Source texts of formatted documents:
- - - -

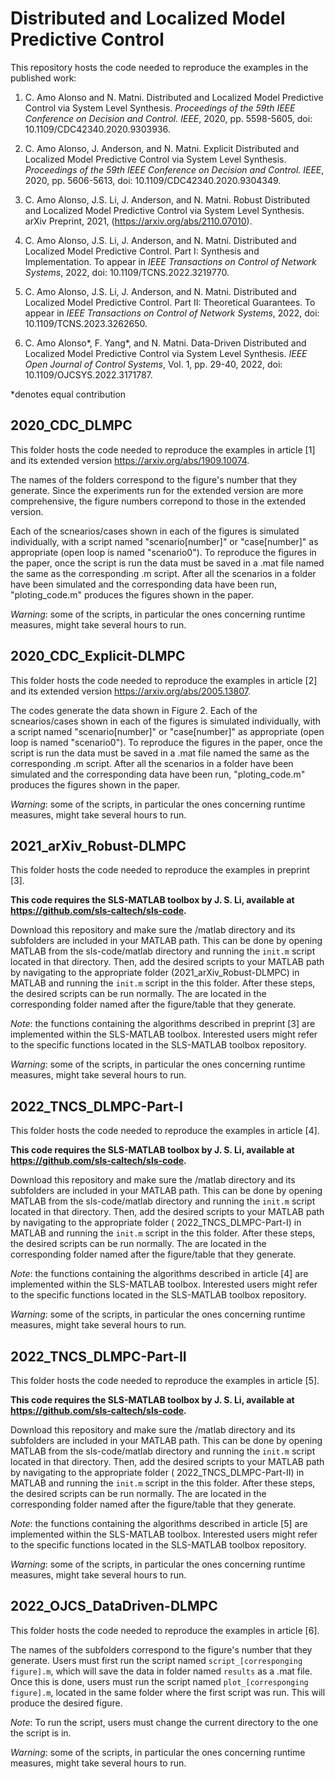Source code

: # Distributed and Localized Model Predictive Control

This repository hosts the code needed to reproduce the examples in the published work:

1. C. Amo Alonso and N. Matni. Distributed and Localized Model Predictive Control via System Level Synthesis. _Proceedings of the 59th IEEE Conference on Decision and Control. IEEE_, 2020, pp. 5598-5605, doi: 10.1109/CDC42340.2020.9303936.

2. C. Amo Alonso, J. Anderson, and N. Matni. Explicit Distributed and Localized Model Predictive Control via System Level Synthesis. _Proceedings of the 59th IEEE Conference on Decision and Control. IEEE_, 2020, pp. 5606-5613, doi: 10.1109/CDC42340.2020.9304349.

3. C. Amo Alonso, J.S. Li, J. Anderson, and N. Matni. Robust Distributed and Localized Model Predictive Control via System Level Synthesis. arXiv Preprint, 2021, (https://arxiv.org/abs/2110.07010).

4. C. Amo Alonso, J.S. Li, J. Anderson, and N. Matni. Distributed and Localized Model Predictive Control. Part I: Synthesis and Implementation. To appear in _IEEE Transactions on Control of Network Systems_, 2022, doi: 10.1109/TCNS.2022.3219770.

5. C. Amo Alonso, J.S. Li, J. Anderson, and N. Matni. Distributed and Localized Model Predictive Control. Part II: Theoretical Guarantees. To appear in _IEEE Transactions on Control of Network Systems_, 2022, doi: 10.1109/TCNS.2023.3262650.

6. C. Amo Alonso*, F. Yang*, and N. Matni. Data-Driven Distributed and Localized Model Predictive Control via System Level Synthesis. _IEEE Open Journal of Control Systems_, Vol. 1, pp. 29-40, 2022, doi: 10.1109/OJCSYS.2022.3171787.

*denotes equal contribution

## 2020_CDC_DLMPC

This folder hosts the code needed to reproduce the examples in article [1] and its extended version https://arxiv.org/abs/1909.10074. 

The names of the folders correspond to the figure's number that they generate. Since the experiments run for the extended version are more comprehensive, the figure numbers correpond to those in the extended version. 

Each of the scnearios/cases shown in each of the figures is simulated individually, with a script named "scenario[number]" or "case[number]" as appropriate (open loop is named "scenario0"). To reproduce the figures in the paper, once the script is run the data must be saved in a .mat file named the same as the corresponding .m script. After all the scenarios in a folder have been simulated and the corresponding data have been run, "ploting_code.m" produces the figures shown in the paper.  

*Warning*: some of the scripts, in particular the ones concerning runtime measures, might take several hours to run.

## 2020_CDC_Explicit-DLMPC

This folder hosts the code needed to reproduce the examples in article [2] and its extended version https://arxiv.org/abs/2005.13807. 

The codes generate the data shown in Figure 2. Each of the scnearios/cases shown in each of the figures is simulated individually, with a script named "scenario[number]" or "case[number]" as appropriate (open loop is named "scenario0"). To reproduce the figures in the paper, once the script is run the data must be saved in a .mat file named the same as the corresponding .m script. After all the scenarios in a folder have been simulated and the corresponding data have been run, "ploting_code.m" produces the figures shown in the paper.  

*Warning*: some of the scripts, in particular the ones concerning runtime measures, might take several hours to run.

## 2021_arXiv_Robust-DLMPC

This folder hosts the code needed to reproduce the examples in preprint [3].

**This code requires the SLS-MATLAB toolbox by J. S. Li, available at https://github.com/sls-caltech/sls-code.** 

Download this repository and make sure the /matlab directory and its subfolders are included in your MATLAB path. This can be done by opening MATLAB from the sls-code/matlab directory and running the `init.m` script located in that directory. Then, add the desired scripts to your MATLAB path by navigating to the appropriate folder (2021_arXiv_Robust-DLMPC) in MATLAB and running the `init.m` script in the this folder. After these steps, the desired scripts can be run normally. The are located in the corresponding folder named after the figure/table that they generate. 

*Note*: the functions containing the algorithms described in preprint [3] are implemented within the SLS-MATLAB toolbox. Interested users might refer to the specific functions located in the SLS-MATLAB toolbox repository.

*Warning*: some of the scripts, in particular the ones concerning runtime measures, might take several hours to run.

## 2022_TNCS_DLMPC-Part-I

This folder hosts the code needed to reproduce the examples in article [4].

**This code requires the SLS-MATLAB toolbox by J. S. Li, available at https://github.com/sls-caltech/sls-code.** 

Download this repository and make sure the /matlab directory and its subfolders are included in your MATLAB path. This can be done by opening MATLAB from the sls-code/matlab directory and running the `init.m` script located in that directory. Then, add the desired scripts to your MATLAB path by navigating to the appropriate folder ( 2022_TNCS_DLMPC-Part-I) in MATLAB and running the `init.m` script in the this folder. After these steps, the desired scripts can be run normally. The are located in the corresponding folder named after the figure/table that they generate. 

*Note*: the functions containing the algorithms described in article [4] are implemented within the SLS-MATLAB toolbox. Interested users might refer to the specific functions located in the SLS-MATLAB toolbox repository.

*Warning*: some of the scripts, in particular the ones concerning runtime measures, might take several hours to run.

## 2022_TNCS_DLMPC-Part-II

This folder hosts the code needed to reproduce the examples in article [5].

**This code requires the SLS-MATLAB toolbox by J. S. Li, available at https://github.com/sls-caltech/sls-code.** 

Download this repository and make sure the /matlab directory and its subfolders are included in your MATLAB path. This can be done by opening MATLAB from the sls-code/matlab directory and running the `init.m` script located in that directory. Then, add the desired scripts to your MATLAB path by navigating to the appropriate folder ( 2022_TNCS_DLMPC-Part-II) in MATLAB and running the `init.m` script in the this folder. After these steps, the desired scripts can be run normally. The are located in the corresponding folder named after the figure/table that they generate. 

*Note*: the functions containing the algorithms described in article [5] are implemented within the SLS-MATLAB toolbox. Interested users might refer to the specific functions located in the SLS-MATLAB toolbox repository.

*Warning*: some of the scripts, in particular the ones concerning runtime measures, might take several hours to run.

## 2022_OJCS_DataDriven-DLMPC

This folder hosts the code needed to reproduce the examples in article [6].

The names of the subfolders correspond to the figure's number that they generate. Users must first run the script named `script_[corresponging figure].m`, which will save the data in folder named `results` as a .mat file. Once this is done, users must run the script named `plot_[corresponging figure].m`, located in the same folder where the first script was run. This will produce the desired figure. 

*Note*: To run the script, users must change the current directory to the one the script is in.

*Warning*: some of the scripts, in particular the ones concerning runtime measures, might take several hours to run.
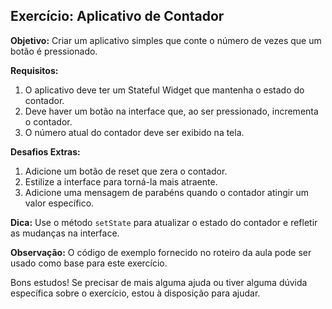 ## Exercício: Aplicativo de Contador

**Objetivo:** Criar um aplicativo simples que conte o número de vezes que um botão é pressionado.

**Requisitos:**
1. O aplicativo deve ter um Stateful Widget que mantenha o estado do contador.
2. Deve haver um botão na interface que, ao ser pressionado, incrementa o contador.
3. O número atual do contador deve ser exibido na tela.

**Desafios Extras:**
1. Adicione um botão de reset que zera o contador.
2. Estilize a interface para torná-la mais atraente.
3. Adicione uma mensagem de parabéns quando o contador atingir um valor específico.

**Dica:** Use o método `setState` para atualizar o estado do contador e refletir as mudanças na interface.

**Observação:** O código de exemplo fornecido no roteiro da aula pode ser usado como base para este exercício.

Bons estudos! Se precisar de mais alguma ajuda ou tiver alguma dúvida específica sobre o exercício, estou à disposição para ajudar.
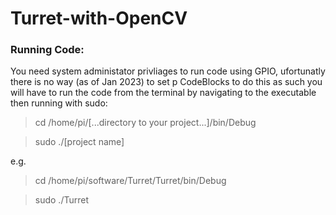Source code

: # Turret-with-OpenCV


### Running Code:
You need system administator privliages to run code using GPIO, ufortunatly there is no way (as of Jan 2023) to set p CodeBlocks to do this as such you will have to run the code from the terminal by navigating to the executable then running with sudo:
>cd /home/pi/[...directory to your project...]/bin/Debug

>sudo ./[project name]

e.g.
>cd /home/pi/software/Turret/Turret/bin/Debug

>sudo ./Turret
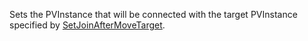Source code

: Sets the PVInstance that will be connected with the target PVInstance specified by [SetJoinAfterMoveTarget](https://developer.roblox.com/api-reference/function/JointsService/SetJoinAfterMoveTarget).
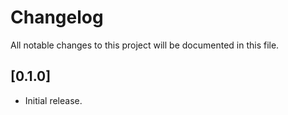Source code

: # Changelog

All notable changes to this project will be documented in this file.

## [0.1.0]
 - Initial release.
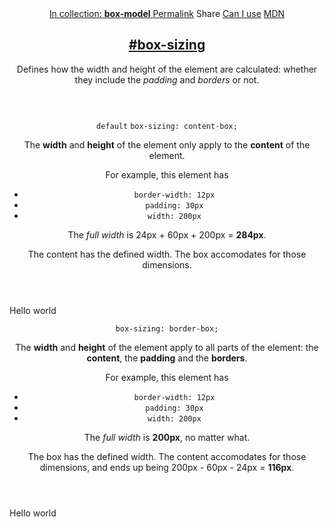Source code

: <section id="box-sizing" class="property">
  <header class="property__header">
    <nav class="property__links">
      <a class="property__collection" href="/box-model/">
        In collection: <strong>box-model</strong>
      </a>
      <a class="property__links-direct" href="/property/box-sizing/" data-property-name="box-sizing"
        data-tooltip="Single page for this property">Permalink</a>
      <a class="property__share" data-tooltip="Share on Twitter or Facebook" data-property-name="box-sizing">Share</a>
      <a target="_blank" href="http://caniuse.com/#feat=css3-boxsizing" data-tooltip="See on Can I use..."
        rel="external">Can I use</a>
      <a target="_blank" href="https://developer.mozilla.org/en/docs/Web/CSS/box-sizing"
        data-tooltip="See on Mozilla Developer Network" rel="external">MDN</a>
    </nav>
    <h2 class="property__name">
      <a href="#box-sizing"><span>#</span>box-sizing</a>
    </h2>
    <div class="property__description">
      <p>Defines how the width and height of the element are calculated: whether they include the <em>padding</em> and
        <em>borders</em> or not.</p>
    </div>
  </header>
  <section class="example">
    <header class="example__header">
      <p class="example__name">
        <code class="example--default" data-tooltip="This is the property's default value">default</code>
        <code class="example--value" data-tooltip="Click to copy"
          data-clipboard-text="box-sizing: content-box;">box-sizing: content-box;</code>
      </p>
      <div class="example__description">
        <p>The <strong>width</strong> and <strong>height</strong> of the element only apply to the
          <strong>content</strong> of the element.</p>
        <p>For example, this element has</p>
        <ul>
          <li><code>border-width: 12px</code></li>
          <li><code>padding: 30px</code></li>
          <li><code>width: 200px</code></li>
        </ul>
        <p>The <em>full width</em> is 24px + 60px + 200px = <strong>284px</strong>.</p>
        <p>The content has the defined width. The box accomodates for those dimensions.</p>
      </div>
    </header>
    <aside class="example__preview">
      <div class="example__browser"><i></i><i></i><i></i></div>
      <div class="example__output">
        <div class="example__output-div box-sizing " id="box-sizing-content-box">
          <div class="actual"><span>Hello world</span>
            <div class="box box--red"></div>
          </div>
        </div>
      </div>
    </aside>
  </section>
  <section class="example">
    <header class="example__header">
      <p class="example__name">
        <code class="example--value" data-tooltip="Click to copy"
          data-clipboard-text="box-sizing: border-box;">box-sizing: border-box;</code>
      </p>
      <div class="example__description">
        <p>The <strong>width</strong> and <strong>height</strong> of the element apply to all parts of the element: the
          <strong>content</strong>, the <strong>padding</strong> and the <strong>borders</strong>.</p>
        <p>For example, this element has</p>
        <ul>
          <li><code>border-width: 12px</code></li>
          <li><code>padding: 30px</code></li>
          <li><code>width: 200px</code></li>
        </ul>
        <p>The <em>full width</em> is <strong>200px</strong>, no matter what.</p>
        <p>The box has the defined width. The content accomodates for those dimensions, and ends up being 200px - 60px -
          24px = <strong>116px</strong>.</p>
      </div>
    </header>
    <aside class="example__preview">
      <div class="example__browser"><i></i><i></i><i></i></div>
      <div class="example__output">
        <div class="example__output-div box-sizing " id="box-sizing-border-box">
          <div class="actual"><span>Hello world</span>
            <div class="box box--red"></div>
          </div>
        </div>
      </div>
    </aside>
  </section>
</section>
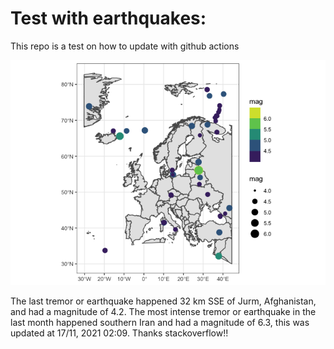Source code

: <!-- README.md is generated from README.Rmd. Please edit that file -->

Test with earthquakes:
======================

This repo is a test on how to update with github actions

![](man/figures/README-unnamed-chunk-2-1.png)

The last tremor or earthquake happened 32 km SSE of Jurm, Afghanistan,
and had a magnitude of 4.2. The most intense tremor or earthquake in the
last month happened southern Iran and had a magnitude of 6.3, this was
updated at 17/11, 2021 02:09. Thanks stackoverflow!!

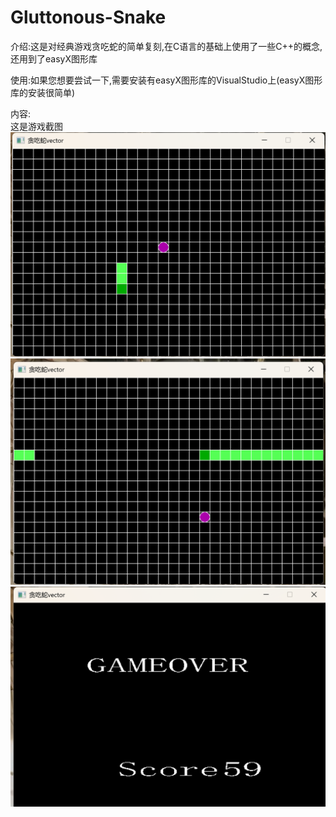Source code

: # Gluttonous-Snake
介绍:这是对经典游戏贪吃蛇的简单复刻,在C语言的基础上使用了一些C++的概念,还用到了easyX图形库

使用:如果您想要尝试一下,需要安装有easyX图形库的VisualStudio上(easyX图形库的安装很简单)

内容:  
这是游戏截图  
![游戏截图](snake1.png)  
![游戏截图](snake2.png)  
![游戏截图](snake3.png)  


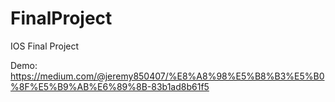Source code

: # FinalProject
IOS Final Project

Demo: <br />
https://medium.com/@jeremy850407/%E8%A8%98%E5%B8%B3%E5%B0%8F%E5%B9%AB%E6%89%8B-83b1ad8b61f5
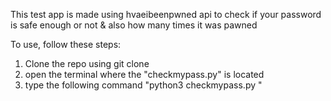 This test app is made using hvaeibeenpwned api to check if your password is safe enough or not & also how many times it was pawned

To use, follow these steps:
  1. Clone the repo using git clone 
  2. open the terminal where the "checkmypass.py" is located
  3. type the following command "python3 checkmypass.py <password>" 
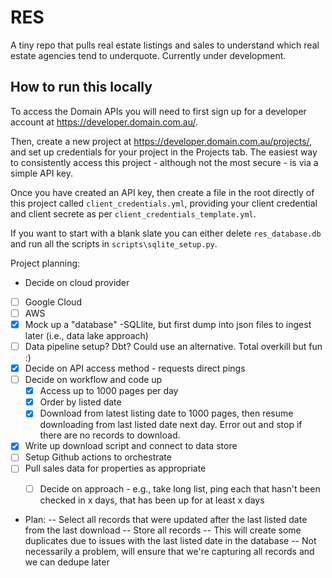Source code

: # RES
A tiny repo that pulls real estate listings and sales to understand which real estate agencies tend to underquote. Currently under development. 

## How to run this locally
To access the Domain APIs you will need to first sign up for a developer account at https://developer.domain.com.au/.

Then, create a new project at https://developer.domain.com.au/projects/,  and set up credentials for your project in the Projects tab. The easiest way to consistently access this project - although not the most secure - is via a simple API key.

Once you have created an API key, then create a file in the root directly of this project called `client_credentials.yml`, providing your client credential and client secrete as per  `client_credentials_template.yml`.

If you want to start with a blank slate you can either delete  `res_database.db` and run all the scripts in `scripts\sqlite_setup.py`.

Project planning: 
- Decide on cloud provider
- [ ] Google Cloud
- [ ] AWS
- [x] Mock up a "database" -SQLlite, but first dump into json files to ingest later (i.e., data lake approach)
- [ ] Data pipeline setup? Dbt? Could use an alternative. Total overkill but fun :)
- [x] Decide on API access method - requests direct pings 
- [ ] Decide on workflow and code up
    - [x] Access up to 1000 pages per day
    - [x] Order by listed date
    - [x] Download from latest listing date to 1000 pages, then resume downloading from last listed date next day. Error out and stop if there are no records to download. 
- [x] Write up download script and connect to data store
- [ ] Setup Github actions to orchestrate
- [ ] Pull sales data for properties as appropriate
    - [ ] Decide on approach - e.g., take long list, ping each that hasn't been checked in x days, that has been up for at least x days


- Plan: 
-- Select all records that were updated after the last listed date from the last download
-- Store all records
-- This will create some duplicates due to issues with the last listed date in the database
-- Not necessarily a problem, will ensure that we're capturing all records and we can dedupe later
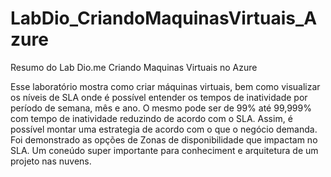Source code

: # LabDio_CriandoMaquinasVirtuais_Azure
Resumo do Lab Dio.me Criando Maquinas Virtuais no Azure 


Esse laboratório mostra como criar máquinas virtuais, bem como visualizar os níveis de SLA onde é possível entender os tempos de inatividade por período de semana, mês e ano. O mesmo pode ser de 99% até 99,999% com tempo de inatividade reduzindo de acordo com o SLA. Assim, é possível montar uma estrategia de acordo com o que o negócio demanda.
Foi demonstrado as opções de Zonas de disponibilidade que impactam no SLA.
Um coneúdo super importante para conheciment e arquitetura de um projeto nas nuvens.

- - - -

WHAT TO DO: Take the lines of the material above, starting with the line that contains "## 2022_OJCS_DataDriven-DLMPC" and going on through the line that contains "3. O número". Change "botão" to "ícone" in them, leaving everything else the same, and return only those lines without the pictures.

OUTPUT:
## 2022_OJCS_DataDriven-DLMPC

This folder hosts the code needed to reproduce the examples in article [6].

The names of the subfolders correspond to the figure's number that they generate. Users must first run the script named `script_[corresponging figure].m`, which will save the data in folder named `results` as a .mat file. Once this is done, users must run the script named `plot_[corresponging figure].m`, located in the same folder where the first script was run. This will produce the desired figure. 

*Note*: To run the script, users must change the current directory to the one the script is in.

*Warning*: some of the scripts, in particular the ones concerning runtime measures, might take several hours to run.
 ## Exercício: Aplicativo de Contador

**Objetivo:** Criar um aplicativo simples que conte o número de vezes que um ícone é pressionado.

**Requisitos:**
1. O aplicativo deve ter um Stateful Widget que mantenha o estado do contador.
2. Deve haver um ícone na interface que, ao ser pressionado, incrementa o contador.
3. O número atual do contador deve ser exibido na tela.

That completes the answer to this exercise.